A confused post
I arrived early at BCA gallery. This was mainly because in order to save money I had had to catch a train, which would arrive in London Liverpool street no later than four twenty nine. Bedford was much as I had remembered it, little seemed to have changed. At the gallery however things were afoot. Both Laura Pottinger and Katie Walton were on maternity leave, Sarah was moving on to a new job and Dawn Giles was the new power in the office. The office itself had been rearranged since my last visit seeming, as in fact it always did, in a state of flux. It wasn't long before I found myself helping Mira to fit spotlights and angle them in order to illuminate Dawn's desk. Then I was carrying a coffee machine down into the gallery slopping the contents of the overflow tray onto my trousers. Next I was arranging chairs and trying unsuccessfully to connect the laptop to a projector. I took on all these tasks willingly and largely unbidden. By seven the guests had arrived, taken their chairs and turned their faces expectantly towards the three speakers of which, unfortunately, I was one.

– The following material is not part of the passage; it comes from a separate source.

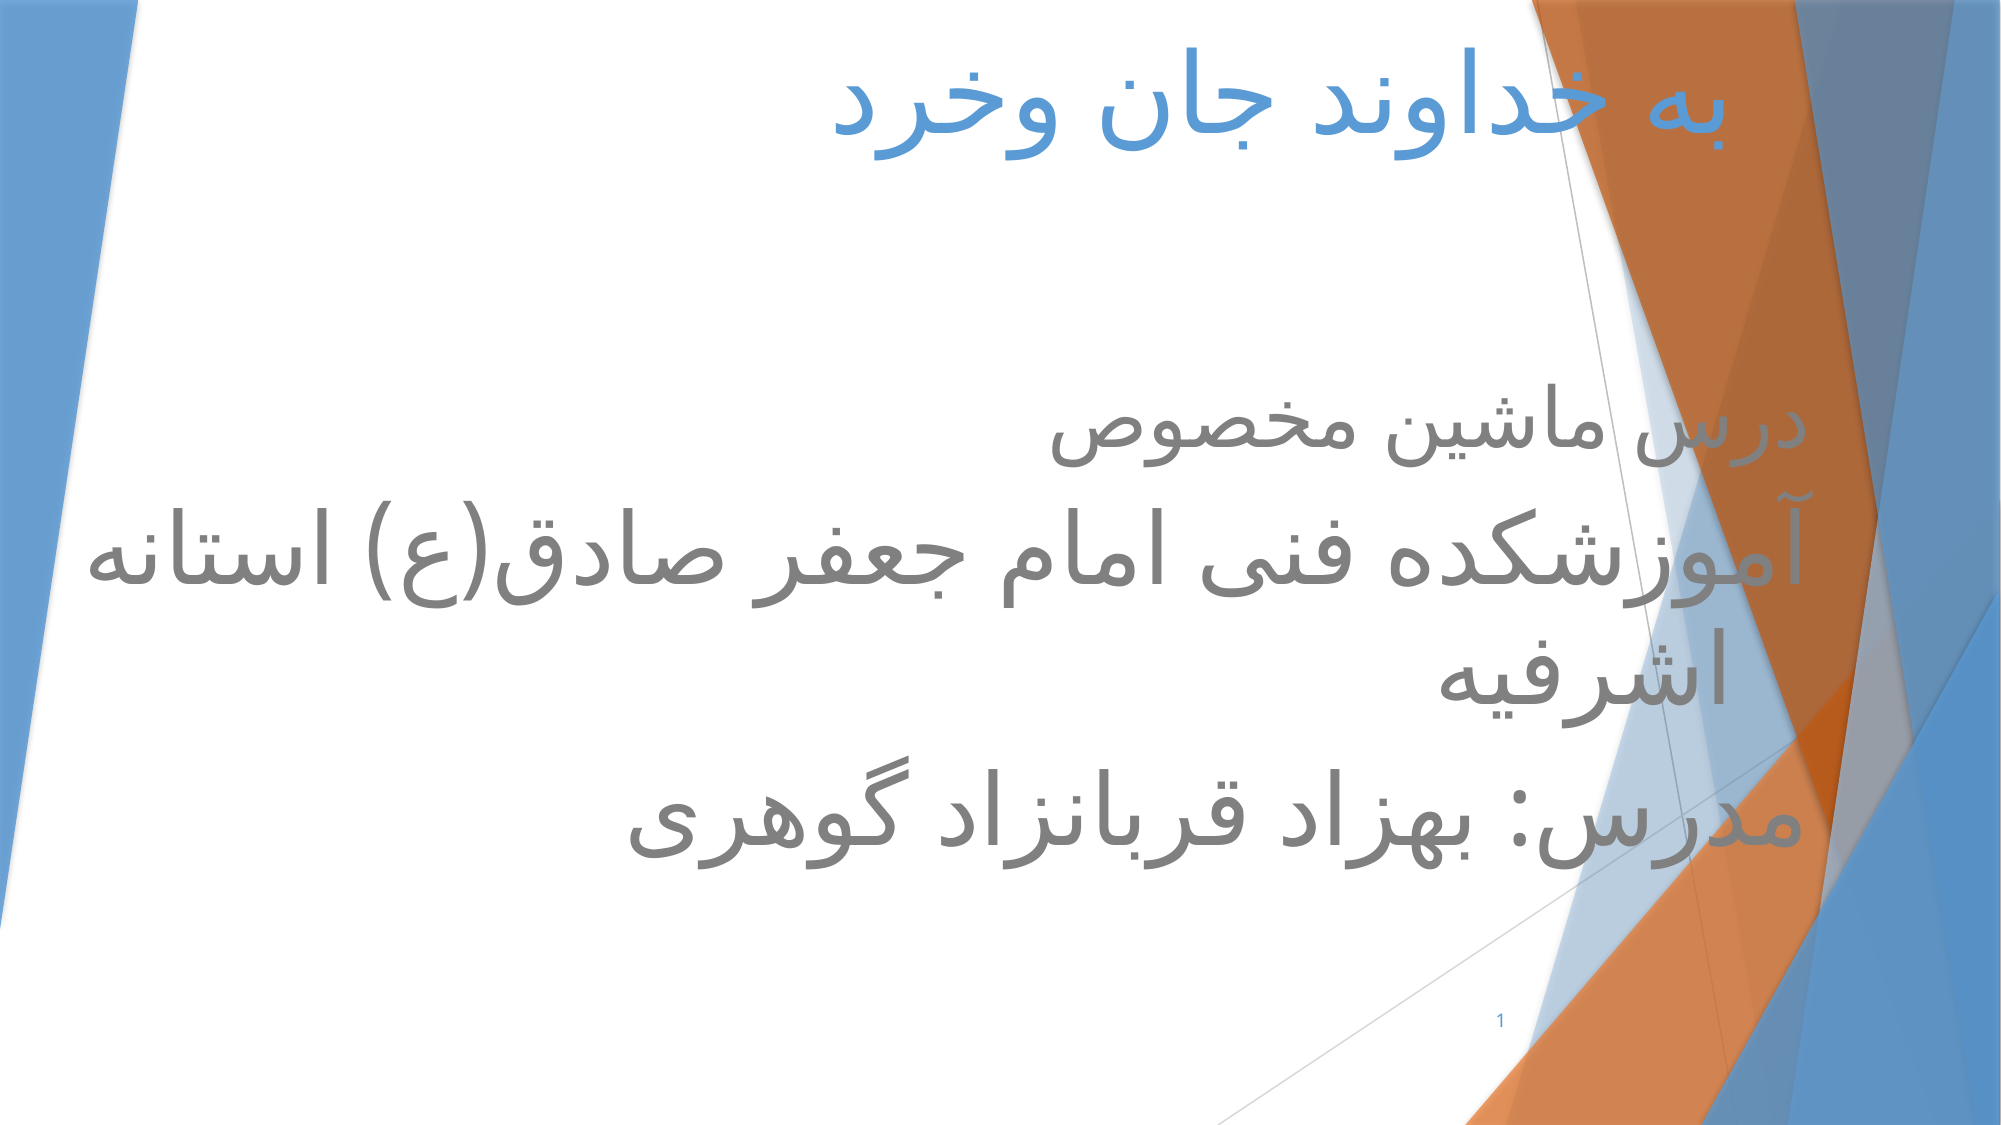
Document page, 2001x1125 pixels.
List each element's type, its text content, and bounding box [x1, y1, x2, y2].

I had met Simon Munnery (our chair) before this 'in conversation' but I hadn't recognised who he was. He had seemed familiar and jocular but it was only as we seated ourselves to begin the 'in conversation' that realisation came upon me. I was on Simon's right hand and the extremely tall Chris Dobrowolski on his left. Both began by talking fluently, telling jokes, funny stories and looking extremely interested and interesting, while I, feeling my strength ebbing away, began to think about easing myself out of the audience's field of vision. I began to rehearse lines in my head while Chris embarked on a hilarious soliloquy about a very serious Russian researcher and a toy penguin. I noticed that Chris' work was very like mine, that we had similar experiences and responses to the Antarctic and that we both felt nervous, undermined even, about each others position. I was thinking that perhaps I should have travelled to those frozen wastes, he was thinking that maybe he shouldn't have. Then Mr Munnery swivelled his whole body around to face me, moved to speak and I remember no more.
The Antarctic is now a distant and rather romantic dream for me as is that evening's conversation.